Materyale İlişkin Sorular:
1. Basın açıklamasından "Halkevleri Genel Merkezi'nin" ifadesiyle başlayıp "koşulları olgunlaştırmayı amaçlamaktadır." ifadesi de dahil olmak üzere ilgili bölümü aynen alıntılayınız.
2. Basın açıklamasında adı geçen bütün ülkeleri sıralayınız.
3. Basın açıklamasına göre asker gönderme kararı BM'nin kaç sayılı kararına dayandırılmıştır?

İnceleme Metni:
>>>

Halkevleri Genel Merkezi'nin konuyla ilgili 29.08.2006 tarihli basın açıklaması;
Tüm Emek, Demokrasi ve Barış Güçlerine Çağrımızdır;
YENİ BİR 1 MART YARATMAK İÇİN HEP BİRLİKTE HAREKETE GEÇELİM!
Siyasi iktidar, tüm Türkiye halkının iradesine karşın Lübnan’a gönderilecek işgal gücüne asker gönderme kararı verdi. Herkes biliyor ki BM’in 1701 sayılı kararına dayandırılan bu karar; Türkiye’yi, ABD ve İsrail’in saldırgan politikalarının hizmetine sokma kararıdır.
BM’nin 1701 sayılı kararı bölgeye barış getirmeyi değil, ABD ve İsrail’in başlattığı savaşı komşularımız olan Suriye ve İran’a yaymak için koşulları olgunlaştırmayı amaçlamaktadır.

<<<

Gösterilen Bilgiler:
>>>

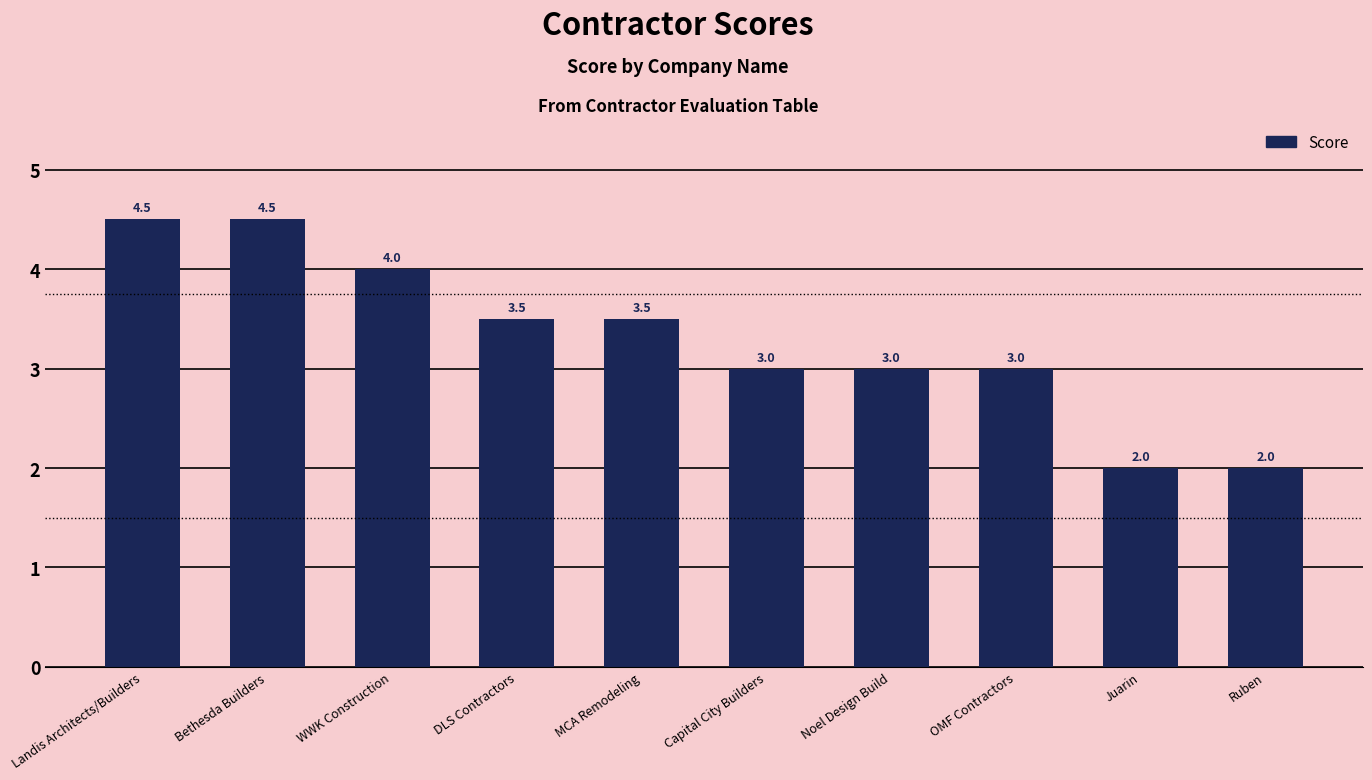

How many values are between 3 and 4?

6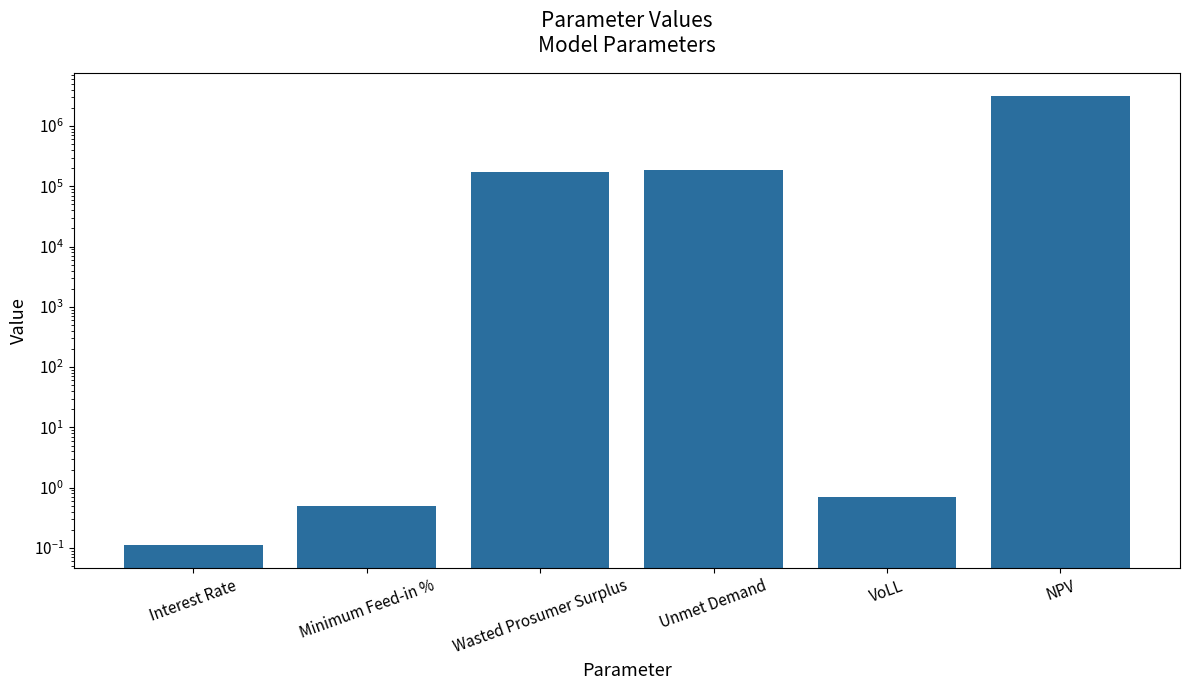

What is the label of the 3rd bar from the left?

Wasted Prosumer Surplus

<<<

Görevlere Göre Yanıtlar:
1.
Halkevleri Genel Merkezi'nin konuyla ilgili 29.08.2006 tarihli basın açıklaması;
Tüm Emek, Demokrasi ve Barış Güçlerine Çağrımızdır;
YENİ BİR 1 MART YARATMAK İÇİN HEP BİRLİKTE HAREKETE GEÇELİM!
Siyasi iktidar, tüm Türkiye halkının iradesine karşın Lübnan’a gönderilecek işgal gücüne asker gönderme kararı verdi. Herkes biliyor ki BM’in 1701 sayılı kararına dayandırılan bu karar; Türkiye’yi, ABD ve İsrail’in saldırgan politikalarının hizmetine sokma kararıdır.
BM’nin 1701 sayılı kararı bölgeye barış getirmeyi değil, ABD ve İsrail’in başlattığı savaşı komşularımız olan Suriye ve İran’a yaymak için koşulları olgunlaştırmayı amaçlamaktadır.

2. Türkiye, Lübnan, ABD, İsrail, Suriye, İran

3. BM'nin 1701 sayılı kararına.